Occasionally people express disdain for the wargaming hobby, both in paper and miniature formats. To them it’s preserving and advocating a culture of warfare, reminding us of the uglier side of humanity, and encouraging people to find entertainment in the carnage of war. “Why would anyone want to make a game out of something so horrid as war?” they ask.
Conflict forms the basis for interesting games, novels, television programs, movies, and other entertainment. Some people even thrive on constant conflict in real life, much to the emotional exhaustion of those around them. Without the contrast of war and peace, we cannot appreciate the liberty, prosperity, and lives we enjoy today.

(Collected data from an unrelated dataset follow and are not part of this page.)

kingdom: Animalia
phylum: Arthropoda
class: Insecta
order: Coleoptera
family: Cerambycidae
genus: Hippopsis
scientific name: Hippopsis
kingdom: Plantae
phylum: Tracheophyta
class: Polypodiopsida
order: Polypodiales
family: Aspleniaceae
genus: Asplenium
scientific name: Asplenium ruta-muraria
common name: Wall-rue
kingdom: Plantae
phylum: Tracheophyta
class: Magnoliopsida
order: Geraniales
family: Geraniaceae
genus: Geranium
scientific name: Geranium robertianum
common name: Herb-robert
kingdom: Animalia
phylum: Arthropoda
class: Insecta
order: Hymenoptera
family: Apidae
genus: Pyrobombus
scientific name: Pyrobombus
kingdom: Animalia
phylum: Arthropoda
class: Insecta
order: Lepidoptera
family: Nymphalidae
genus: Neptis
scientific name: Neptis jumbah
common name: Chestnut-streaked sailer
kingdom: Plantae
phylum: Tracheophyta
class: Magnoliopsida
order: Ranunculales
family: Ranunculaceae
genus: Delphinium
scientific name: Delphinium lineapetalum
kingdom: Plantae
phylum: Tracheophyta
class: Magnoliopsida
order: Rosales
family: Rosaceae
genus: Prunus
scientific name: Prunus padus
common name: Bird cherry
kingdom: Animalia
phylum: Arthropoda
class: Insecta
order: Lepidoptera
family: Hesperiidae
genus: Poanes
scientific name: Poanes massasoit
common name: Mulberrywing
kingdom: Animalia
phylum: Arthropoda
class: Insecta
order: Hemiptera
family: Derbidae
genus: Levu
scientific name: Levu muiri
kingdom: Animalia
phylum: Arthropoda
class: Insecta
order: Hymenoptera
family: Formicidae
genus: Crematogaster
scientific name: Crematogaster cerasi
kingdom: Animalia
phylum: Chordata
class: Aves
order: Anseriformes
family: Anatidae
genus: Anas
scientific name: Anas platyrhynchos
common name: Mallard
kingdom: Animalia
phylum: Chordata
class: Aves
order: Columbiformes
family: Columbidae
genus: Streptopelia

War can teach many lessons, not the least of which is its terrible cost in life and property. Studying wars in history class often seems antiseptic as courses focus on the political and economic causes, basic campaigns, and significant yet often isolated events. Students never really dive into the trenches and put themselves on the front lines facing the slaughter and destruction war causes, the results of a breakdown in diplomacy between two conflicted factions.
Games can become valued teaching tools, incorporating entertainment with a learning experience. Yes, of course, wargames are fun -- that’s the “game” portion of wargame -- but they offer a host of lessons: how to follow rules and use them and the resources one’s given to strive for victory; how historical elements of terrain and technology worked on the battlefield; how the reasons behind the war drove commanders to pursue various objectives, especially when those were counterintuitive to military strategy.
Three historical figures commented on war and the lessons it teaches. Their words should remind us never to forget past conflicts, to study history (whether in the classroom, library, or on the wargaming table), and to learn from experiencing it in such a benign form.
“Those who cannot remember the past are condemned to repeat it.” George Santayana, philosopher (1863 - 1952). Everyone’s heard Santayana’s famous quote about remembering the past to avoid repeating it. This is a common saying favored by teachers, writers, and others in the education business to justify studying various historical periods. It remains valid (see General Patton’s quotation below…) as an admonition to learn from the past, whether to avoid repeating it, improve our appreciation for our currently enjoyed liberties, or expand our understanding of ourselves and our society. What few people hear is another of Santayana’s quotes -- “Only the dead have seen the end of war.” -- which reminds us how conflict drives history forward, exacting a dreadful price in human life and suffering. Playing wargames can help us appreciate past conflicts in their own historical contexts so we might more clearly view our current situation and the consequences of future actions.
“Prepare for the unknown by studying how others in the past have coped with the unforeseeable and the unpredictable.” George S. Patton, general (1885 - 1945). The successful and often controversial World War II general remains infamous for his numerous maxims. This particular quote refers obliquely to Santayana’s in the context of studying the past to deal with the future, but also acknowledges the uncertainty of warfare (as well as life). The “fog of war” remains an element in many wargames. Some consider it the uncertainty of enemy strength and location, while others refer to “fog of war” as the element of the unexpected and chance often simulated in die rolls (the constant possibility of failure attributed to mechanical problems, difficult terrain, human fallibility, or just sheer bad luck). As in any subject, the more we know about the past -- its players, their motivations, the conflicts, failures and successes, and resolutions -- the more knowledge we have at hand to draw upon when formulating our own strategies for overcoming challenges in the unknown future. We can use our own judgment to compare and combine elements from different historical confrontations with our current situation, or the conditions for a possible future, to prepare contingencies and strategies to effectively resolve the problems we might face.
“You have only to play at Little Wars three or four times to realize just what a blundering thing Great War must be.” H. G. Wells, writer (1866 - 1946). The prescient father of science fiction loved playing with toy soldiers so much that he published two treatises on the subject, Floor Games and Little Wars, arguably the first modern miniature wargame rules set. The quote above comes from the conclusion of Little Wars, which illustrates the futility of plunging entire nations into barbarous, destructive warfare, especially at the orders of an elite few with private or ideological points to gain. He argues that simulating war helps demonstrate its destruction and futility. Wells’ numerous novels often shows war’s destructive nature. The War in the Air (1908) displayed his prophetic vision; the speculative fiction followed one hapless fellow through a ruthless aerial war waged against nations that lays waste to civilian cities and plunges humanity into a new dark age. It ultimately foresaw the predominance of air power in the coming two world wars and the apocalyptic power of technology over humanity. Readers come away with both a sense of war’s savagery and its bloody price on society. Wargames help demonstrate this, allowing people to engage in war with minimal consequences, yet gaining a sense of its destructive power as “dead” pieces are removed from the game and objectives are defended, fought for, and destroyed. Play allows us to innocently fight a war and learn from it without condemning lives and property to destruction.